Yerel platformlarda, Sadr Hareketi liderleri ile aralarında Başbakan Muhammed Şiya es-Sudani'nin de bulunduğu Şii liderler arasında seçimlere katılma amacıyla temaslar kurulduğuna dair sızıntılar dolaşıyor.

Şarku’l Avsat'a konuşan siyasi bir kaynak, ‘Sadr Hareketi ile geri dönme olasılıkları konusunda şu ana kadar görüşmelerin durmadığını’ söyledi.

Sadr Hareketi lideri Mukteda es-Sadr (Sadr Hareketi medyası)Sadr Hareketi lideri Mukteda es-Sadr (Sadr Hareketi medyası)

Seçimlerin meşruiyeti

Son dönemde izlenen çeşitli göstergelere göre seçimlerin meşruiyetine ilişkin endişeler bulunuyor. Boykotun kırılgan bir bölgesel ve uluslararası ortamda diğer kesimler tarafından da tekrarlanması, özellikle silah taşıyan ya da geçmişte silah taşımış olanlar başta olmak üzere pek çok Şii gücün, İran'ın hedef alınmasının ardından ABD ve İsrail tarafından hedef alınabilecekleri korkusunu taşımaya devam ettikleri bir dönemde, siyasi sistemin meşruiyetini etkileyebilir.

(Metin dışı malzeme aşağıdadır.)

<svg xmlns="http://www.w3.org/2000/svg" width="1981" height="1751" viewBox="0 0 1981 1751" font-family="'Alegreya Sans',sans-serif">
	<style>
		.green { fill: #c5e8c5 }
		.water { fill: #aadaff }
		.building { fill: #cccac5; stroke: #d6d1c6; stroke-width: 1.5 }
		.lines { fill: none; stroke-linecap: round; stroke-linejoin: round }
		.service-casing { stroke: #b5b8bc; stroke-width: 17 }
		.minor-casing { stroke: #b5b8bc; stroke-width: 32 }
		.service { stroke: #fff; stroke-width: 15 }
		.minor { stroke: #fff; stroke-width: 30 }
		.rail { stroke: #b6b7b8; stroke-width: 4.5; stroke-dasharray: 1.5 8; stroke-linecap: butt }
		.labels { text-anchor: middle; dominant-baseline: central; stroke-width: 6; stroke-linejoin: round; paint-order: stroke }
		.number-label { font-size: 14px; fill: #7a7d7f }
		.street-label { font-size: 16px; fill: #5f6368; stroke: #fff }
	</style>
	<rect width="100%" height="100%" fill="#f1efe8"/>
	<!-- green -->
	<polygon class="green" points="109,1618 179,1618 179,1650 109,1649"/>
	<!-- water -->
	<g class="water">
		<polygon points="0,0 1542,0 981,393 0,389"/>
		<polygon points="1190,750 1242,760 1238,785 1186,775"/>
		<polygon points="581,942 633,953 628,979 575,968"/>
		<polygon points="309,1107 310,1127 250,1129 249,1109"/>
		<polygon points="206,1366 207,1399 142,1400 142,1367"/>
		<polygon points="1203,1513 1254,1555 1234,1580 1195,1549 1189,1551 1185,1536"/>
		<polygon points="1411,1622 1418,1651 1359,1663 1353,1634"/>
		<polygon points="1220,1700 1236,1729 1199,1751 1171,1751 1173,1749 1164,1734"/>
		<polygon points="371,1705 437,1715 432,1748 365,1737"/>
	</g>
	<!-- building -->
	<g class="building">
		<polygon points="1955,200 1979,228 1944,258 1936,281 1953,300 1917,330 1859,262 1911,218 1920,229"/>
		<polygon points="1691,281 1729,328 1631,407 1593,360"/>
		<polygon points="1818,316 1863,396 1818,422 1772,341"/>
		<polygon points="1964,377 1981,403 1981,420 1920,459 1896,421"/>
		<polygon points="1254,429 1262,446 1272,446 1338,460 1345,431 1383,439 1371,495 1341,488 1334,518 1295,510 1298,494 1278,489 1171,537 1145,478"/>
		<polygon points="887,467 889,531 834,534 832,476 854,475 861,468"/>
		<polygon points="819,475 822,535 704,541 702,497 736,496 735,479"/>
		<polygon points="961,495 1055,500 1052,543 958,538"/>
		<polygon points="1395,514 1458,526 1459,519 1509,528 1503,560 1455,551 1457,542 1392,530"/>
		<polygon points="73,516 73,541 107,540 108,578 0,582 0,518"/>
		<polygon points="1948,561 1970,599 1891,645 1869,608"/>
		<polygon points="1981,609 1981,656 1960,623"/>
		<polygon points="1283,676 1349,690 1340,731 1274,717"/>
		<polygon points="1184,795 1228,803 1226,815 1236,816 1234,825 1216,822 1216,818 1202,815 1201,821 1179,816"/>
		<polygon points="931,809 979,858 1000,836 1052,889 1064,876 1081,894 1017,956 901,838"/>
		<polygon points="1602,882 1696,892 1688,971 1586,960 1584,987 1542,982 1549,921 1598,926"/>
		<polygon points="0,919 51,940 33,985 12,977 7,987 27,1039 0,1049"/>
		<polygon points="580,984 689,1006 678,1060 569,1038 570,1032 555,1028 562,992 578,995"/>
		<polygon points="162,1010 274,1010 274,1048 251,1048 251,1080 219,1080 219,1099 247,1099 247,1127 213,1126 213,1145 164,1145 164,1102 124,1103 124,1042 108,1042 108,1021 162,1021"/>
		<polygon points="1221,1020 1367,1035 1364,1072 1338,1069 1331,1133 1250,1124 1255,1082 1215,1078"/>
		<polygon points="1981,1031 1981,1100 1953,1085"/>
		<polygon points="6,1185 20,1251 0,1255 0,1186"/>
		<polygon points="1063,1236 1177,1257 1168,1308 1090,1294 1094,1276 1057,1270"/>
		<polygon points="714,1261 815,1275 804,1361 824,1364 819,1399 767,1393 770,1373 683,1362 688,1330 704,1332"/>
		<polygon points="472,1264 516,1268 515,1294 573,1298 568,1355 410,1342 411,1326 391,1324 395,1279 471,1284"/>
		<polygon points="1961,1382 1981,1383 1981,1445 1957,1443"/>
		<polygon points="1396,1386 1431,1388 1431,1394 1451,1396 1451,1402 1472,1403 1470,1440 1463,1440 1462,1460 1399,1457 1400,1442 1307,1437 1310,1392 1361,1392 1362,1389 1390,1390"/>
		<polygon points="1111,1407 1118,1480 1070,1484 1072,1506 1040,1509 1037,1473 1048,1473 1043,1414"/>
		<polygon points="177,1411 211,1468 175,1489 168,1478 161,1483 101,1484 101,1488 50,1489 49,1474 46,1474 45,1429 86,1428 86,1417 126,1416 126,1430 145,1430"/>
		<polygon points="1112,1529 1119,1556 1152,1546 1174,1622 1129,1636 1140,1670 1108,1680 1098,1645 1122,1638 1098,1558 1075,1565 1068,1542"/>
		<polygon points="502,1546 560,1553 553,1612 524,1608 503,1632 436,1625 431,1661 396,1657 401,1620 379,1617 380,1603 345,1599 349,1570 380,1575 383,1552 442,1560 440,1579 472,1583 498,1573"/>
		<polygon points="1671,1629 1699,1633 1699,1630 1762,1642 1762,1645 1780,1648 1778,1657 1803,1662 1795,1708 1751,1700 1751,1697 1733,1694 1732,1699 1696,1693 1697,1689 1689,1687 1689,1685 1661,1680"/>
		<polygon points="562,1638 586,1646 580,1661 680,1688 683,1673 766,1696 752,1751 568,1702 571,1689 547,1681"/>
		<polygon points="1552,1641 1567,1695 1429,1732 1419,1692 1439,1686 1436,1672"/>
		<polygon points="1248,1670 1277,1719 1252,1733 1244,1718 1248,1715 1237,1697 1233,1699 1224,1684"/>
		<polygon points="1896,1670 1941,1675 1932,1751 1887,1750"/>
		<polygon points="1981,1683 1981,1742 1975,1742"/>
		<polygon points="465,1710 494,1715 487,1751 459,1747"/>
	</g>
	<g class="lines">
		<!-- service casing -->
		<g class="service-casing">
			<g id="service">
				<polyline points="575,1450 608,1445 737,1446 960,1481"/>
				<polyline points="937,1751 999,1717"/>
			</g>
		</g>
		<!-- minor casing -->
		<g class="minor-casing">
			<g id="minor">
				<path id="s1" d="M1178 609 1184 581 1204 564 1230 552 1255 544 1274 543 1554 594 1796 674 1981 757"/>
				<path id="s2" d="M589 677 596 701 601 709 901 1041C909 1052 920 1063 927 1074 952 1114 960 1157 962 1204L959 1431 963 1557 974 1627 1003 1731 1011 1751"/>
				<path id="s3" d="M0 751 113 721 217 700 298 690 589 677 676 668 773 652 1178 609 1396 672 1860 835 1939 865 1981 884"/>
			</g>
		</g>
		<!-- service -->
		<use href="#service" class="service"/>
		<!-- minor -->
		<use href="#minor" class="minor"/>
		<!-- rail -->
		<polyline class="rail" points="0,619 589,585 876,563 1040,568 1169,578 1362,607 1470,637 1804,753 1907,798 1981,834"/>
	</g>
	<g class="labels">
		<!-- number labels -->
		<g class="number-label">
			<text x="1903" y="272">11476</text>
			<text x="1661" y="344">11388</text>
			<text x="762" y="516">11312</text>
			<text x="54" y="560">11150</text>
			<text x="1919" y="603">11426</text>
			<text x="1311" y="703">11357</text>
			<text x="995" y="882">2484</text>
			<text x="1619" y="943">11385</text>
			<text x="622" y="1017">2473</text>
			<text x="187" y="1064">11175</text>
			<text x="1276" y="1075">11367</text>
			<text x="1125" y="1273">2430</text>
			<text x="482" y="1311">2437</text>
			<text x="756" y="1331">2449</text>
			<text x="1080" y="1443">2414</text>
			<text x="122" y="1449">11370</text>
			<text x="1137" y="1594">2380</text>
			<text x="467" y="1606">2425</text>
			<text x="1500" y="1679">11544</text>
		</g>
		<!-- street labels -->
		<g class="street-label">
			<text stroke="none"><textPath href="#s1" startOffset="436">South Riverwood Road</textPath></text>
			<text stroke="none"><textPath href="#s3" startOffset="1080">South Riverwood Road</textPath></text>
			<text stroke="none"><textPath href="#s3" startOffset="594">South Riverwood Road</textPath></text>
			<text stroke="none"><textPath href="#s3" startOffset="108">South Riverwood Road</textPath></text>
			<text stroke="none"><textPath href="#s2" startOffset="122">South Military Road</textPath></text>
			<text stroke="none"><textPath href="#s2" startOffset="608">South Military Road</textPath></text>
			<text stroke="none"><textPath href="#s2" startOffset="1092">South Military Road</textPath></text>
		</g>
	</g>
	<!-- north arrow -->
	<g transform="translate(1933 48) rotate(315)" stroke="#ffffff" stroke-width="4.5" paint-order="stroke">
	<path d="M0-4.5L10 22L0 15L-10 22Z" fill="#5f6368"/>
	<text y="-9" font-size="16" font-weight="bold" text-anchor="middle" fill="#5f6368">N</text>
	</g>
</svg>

Aynı bağlamda araştırmacı Seyf es-Saadi Şarku’l Avsat'a verdiği demeçte şu ifadeleri kullandı: “Irak'taki siyasi sınıf, boykot eden çoğunluğun seçimlere katılma güvenini yeniden tesis edecek olgun bir seçim sistemi sunamadı. Bunun nedeni, seçim yasasının her seçim döneminde, oy veren halkın gerekçeleri dikkate alınmaksızın, büyük geleneksel partilerin ölçülerine uyacak şekilde değiştirilmesidir… Sadr Hareketi lideri Mukteda es-Sadr ve iki eski başbakan Haydar el-İbadi ve Mustafa el-Kazımi'nin boykotu, seçimlere giden sürecin ciddiyetinin bir göstergesidir.”

Ancak es-Saadi, ‘seçim bölgesi sistemi, Sainte Lague sistemi ve benimsenen yüzde ile her seçimde sorunlara neden olan sonuç hızlandırma cihazlarına ilişkin doğru istatistiklere dayanan olgun bir yasanın çıkarılması yoluyla Irak'taki seçim sisteminde reform yapılabileceğini’ düşünüyor.